Ke depan, kata Kades Devi Delwanri, kelompok siaga bencana ini terus meluaskan kemampuannya kepada masyarakat, sehingga terjadi pengurangan resiko bencana. Alhamdulilah, KSB Padang Biriak Biriak berhasil pula juara pertama dalam Lomba Pengurangan Resiko Bencana oleh BPBD Kota Pariaman.
Penggunaan dana desa di Padang Biriak Biriak sejauh ini masih fokus pada pembangunan, sisanya baru pada bidang pemberdayaan. Tahun 2018, Padang Biriak Biriak mendapatkan dana desa dari APBN sebesar Rp737 juta yang digunakan Rp653 juta untuk pembangunan.
Sebagai bentuk transparansi penggunaan dana desa, Kepala Desa beserta perangkatnya selalu terbuka terhadap informasi dana desa, misalnya melalui papan baliho, selebaran, papan informasi desa, media sosial dan memanfaatkan kearifan lokal berupa media pertemuan di mesjid dan ciloteh lapau.
“Di lapau kami layani menjawab pertanyaan masyarakat tentang dana deaa,” kata Kades, yang didampingi oleh Kadis Pemberdayaan Masyarakat Kota Pariaman, Effendi Djamal.
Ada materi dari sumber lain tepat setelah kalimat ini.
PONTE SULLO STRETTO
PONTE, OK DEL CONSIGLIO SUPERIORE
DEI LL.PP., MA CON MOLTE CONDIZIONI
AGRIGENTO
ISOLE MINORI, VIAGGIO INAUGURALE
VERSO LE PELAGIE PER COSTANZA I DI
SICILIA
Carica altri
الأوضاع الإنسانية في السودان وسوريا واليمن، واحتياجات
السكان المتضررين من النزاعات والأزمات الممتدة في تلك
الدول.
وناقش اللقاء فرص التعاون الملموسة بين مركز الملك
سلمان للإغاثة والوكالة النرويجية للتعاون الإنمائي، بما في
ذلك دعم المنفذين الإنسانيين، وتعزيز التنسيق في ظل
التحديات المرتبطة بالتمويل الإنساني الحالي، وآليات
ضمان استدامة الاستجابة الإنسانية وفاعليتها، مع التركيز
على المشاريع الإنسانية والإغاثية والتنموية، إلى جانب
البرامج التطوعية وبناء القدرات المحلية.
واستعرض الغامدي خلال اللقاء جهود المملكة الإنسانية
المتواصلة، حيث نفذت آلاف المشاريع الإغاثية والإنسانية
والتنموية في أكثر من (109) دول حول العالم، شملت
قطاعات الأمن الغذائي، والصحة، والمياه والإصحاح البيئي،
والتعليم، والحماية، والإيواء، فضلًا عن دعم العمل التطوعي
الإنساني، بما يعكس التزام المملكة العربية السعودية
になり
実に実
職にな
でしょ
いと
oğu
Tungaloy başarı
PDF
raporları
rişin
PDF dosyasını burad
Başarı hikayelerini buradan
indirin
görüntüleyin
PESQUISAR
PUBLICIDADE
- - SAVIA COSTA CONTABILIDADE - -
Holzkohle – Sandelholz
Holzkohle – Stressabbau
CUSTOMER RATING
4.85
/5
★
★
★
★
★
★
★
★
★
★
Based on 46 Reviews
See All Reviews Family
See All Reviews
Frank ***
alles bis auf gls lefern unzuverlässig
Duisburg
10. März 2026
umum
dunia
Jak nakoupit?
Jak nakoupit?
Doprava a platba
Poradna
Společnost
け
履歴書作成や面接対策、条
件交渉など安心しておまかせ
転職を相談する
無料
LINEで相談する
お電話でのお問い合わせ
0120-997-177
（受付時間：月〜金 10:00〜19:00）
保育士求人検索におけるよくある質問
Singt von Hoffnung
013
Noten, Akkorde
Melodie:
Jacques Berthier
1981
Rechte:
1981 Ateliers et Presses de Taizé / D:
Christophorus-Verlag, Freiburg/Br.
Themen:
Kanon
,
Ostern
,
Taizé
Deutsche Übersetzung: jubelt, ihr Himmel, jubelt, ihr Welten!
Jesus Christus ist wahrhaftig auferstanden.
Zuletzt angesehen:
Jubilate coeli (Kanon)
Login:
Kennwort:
Salah satu program inovasi di desa ini adalah menggerakkan Maghrib Mengaji yang dituangkan dalam Peraturan Desa. Kegiatan ini ramai setiap kali dilaksanakan. Bagi warga yang keluarganya tiga kali tidak mengikuti, maka diberi sanksi dengan tidak dihadirinya alek baik dan alek buruk dari keluarga tersebut.
Kegiatan lain yang akan dikembangkan Padang Biriak Biriak adalah mengembangkan destinasi wisata yang Islami. Rencana yang akan ditampung dana desa ini adalah memanfaatkan wilayah pantai dengan pasirnya yang putih sebagai daya tarik wisata.
Tim Penilai Kompetensi dan Transparansi na Desa 2018 Sumbar yang datang ke Desa Padang Biriak Biriak adalah Penanggungjawab Drs. Syafrizal Ucok,MM, Ketua Tim Drs. Rusdi Lubis,Msi, Anggota Tim Zulnadi SH (PWI), Gusfen Khairul (PWI), Khairul Anwar SH,MH (Konsultan Pendamping Wilayah) dan Drs. Akral (Staf DPMD Sumbar).